ごっこかくれんぼがしたいんだ、という気持ちが伝わってきた。


おじじわんは小さい頃に、私が遊びを教えるのが下手だったこととたっぷり遊んであげなかったことから、遊び下手だ。そして、一番好きな遊びが鬼ごっこかくれんぼだった。

私がおじじわんを追い立て追い掛けて、逃げて隠れる。それをおじじわんが探して見つけて、私がまた追いかける。私はおじじわんにみつけてもらうのが好きだった。


おじじわんがおじじわんになって、久しい。もう十分には走れないし、歩くのも精一杯。私を探すことも難しい。私を見つけて、身体を低くすることはできない。

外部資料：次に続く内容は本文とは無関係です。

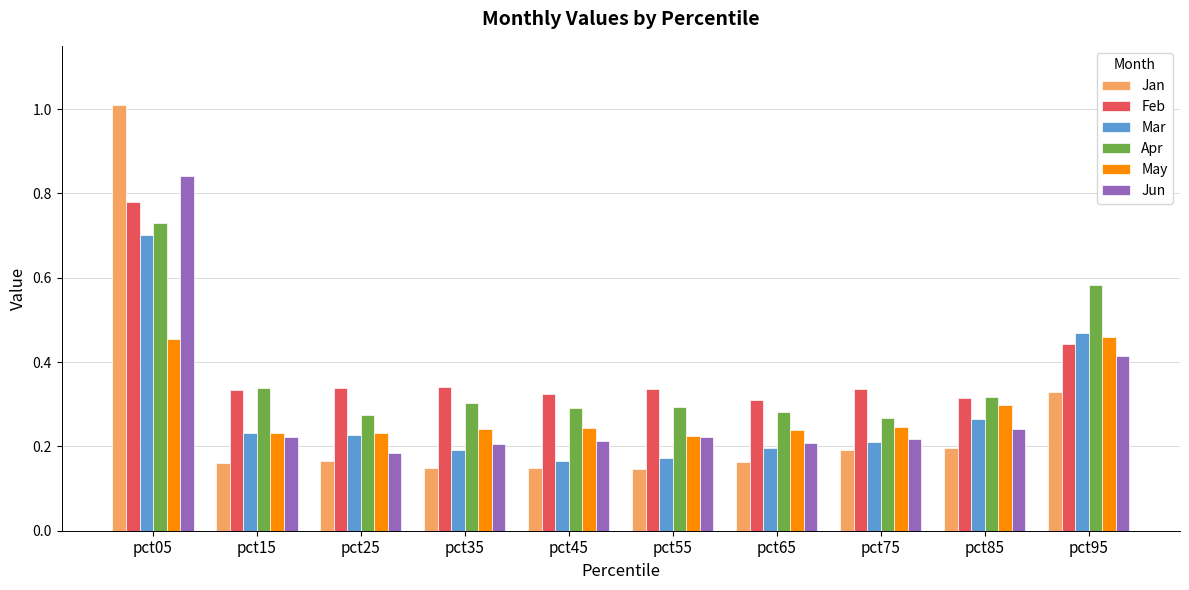

At which category does the chart reach its peak across all series?

pct05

だから、一緒に鬼ごっこかくれんぼをしようなんて、この頃は思いつきもしない。


最近は毎晩、おじじわんとの時間を過ごしている。おじじわんは何度も何度も私たちを呼ぶ。

少しずつ、何を言っているのかわかってきた気がする。


寒い(お洋服・湯たんぽが必要な気温じゃないかい?)

毛布をかけて欲しい(包まれると安心するのだ)

目が覚めたらびっくりした(どうして誰もいないの?)

寝入るまで見ていて欲しい(寝息が聞こえるでしょう)


かなわない、かなわないのだけど、これって幸せなんだ。いま、少しずつ気温が暖かくなって、ついこの間満月だったから空が明るくて、しかも切れていた街頭の電球を変えたので。寝入り端に鼻面に手を持っていくと、濡れた鼻先がベチャベチャと触れる。頬擦りしてくれている気もする。


ところが今日はなかなか小屋に入らない。

ぼっ、と立っていて、腰がどんどん下降するのになんとか踏ん張っている(ぼっ、というのはガリガリの曲がった背中の癖してアメリカンホットドッグのように着膨れしているので。腰が下降するのは筋肉が落ちて立ち続けていられないから。)。

目の輝きと寝ないぞと言う強い意志と、何だか少しワクワク感が伝わってきたのか、もしかしたら鬼ごっこかくれんぼがしたいのかも?と感じた。


試しに追いかけるふり、両手を上げて近づいてみると、じっとこちらを見た後に振り返り、ヨタヨタと歩いていく。ついて行って、捕まえたと言う。体に触れるとするりと(いう感じのヨタヨタで)脇をすり抜けて行く。

多分、これは鬼ごっこかくれんぼなのだ。

嬉しくなって思わず頭をわしゃわしゃして頬擦りしてしまった。


(一応、隠れても見たのだけれど、私が視界に出現した時の驚きや認知の負荷の方が大きいのか尻餅をつかせてしまって失敗した。)


昔一緒に鬼ごっこかくれんぼをした日々が巡る。どうしてもっとたくさんしてあげなかったのかと泣きたくなったけれど、今日という日のプレゼントが愛おしい。

尻尾を立てて駆けてきてくれた。